Could you copy out every line of the data where the word "Create" occurs?

[[ Records for processing, beginning ]]

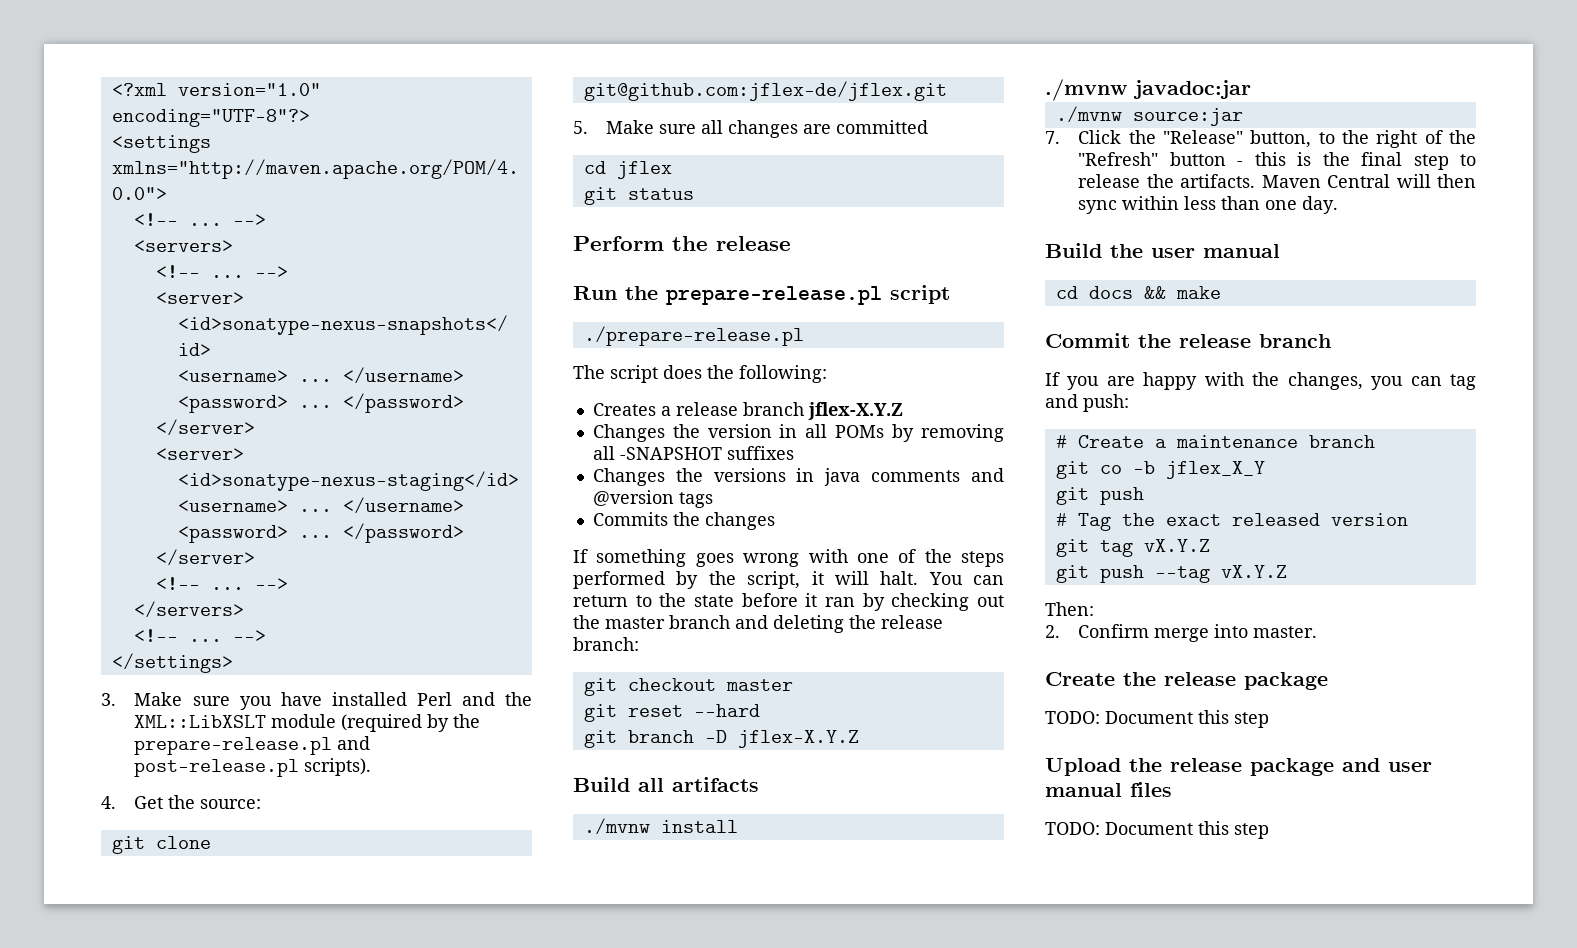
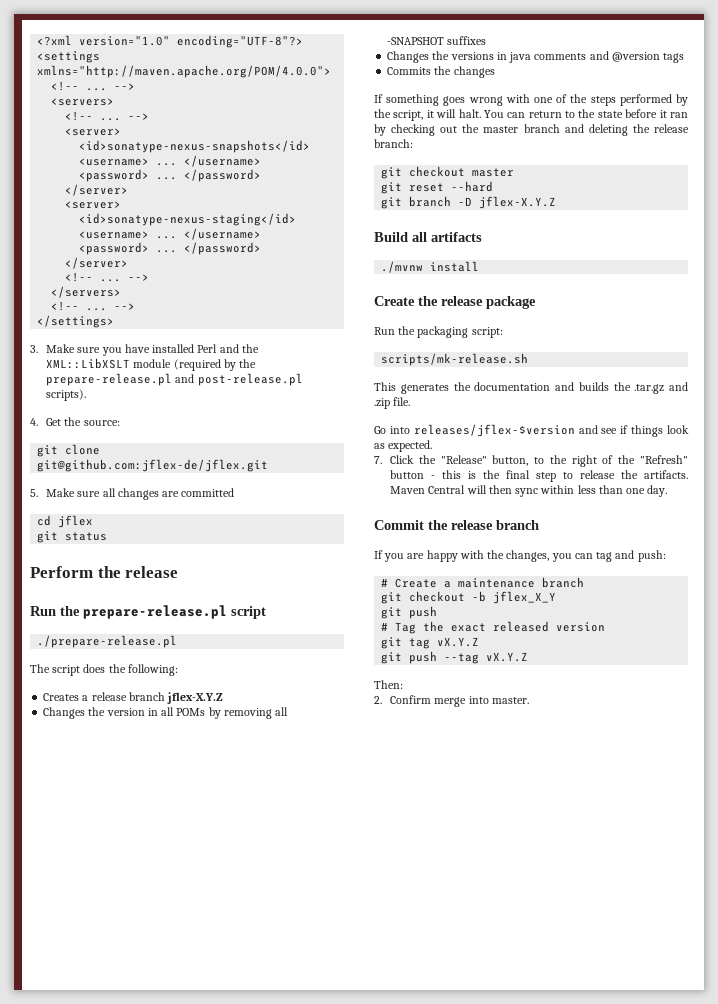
[1045,79,1251,101] [1055,106,1243,126] ./mvnw javadoc:jar // ./mvnw source:jar -> [374,296,536,309] [374,326,503,338] [381,353,529,366] [374,382,688,394] [374,397,411,409] [374,424,689,437] [374,440,433,452] Create the release package // Run the packaging script: // scripts/mk-release.sh // This generates the documentation and builds the .tar.gz and .zip file. // Go into releases/jflex-$version and see if things look as expected.
[1045,243,1280,258] [1055,286,1221,299] // Build the user manual // cd docs && make -> (668, 491) none
[1099,465,1122,474] co -> [409,591,466,602] checkout
[1045,672,1328,690] [1045,710,1269,728] [1045,758,1432,776] [1045,782,1172,797] [1045,821,1269,839] // Create the release package // TODO: Document this step // Upload the release package and user manual files // TODO: Document this step -> (529, 700) none

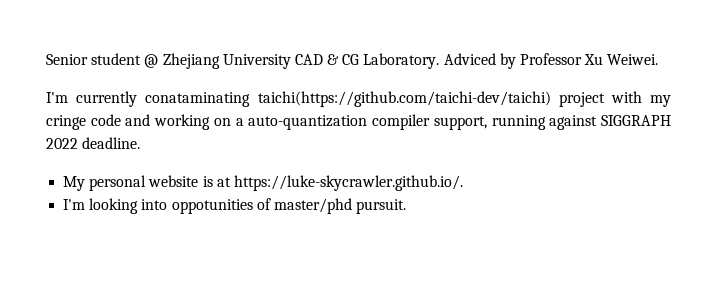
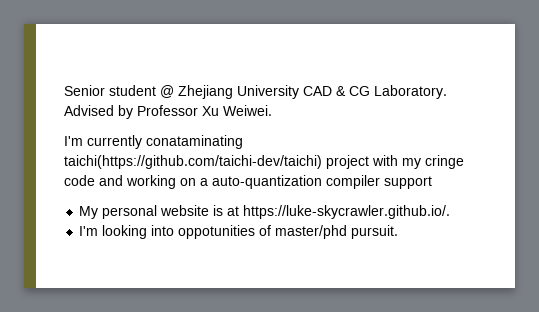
[443,53,496,65] Adviced -> [64,105,114,116] Advised
[433,115,672,130] [46,137,141,149] support, running against SIGGRAPH 2022 deadline. -> [384,176,432,189] support

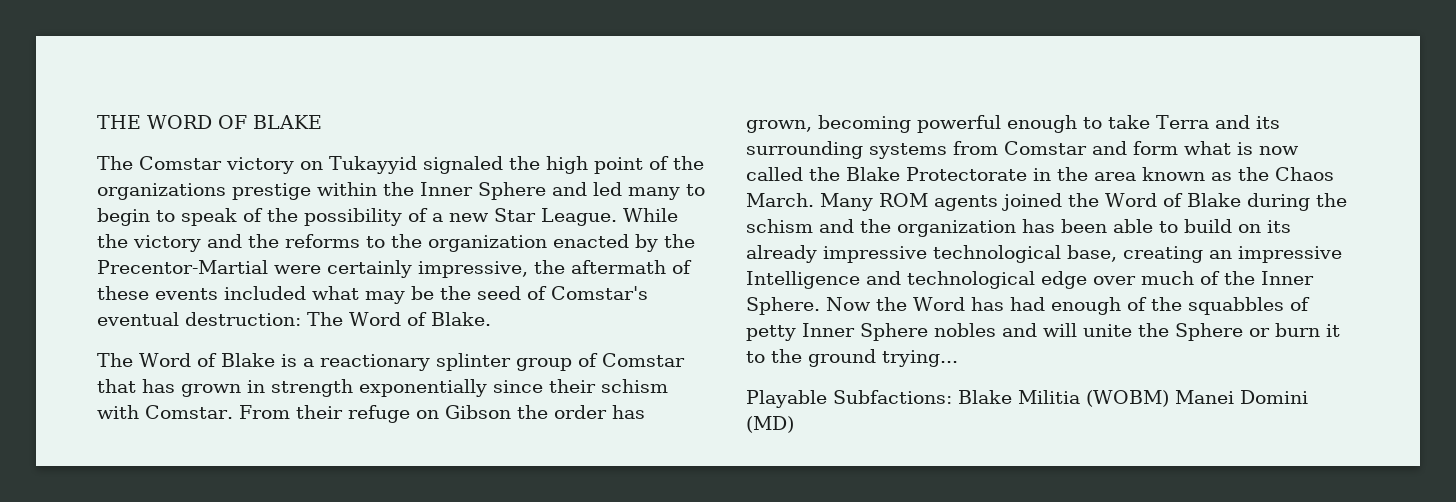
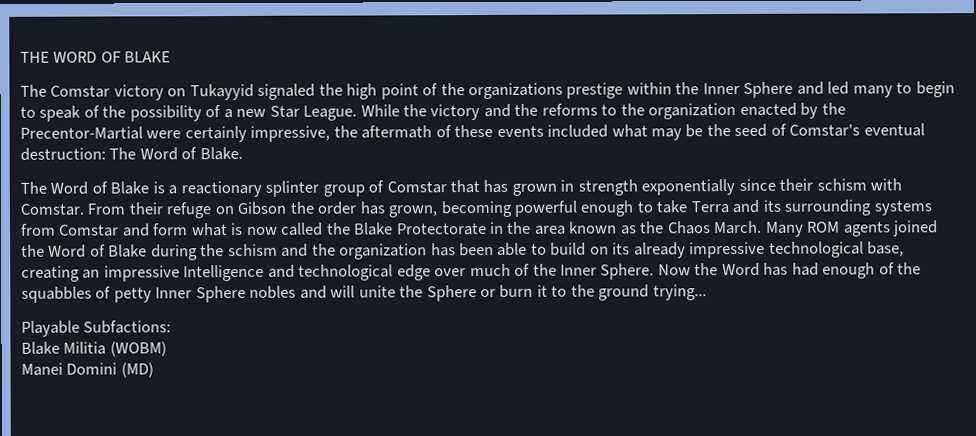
(952, 397) none -> (172, 327) //
(1169, 398) none -> (167, 349) //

[[ Records for processing, end ]]

• **Task solution**
[1045,79,1251,101] [1055,106,1243,126] ./mvnw javadoc:jar // ./mvnw source:jar -> [374,296,536,309] [374,326,503,338] [381,353,529,366] [374,382,688,394] [374,397,411,409] [374,424,689,437] [374,440,433,452] Create the release package // Run the packaging script: // scripts/mk-release.sh // This generates the documentation and builds the .tar.gz and .zip file. // Go into releases/jflex-$version and see if things look as expected.
[1045,672,1328,690] [1045,710,1269,728] [1045,758,1432,776] [1045,782,1172,797] [1045,821,1269,839] // Create the release package // TODO: Document this step // Upload the release package and user manual files // TODO: Document this step -> (529, 700) none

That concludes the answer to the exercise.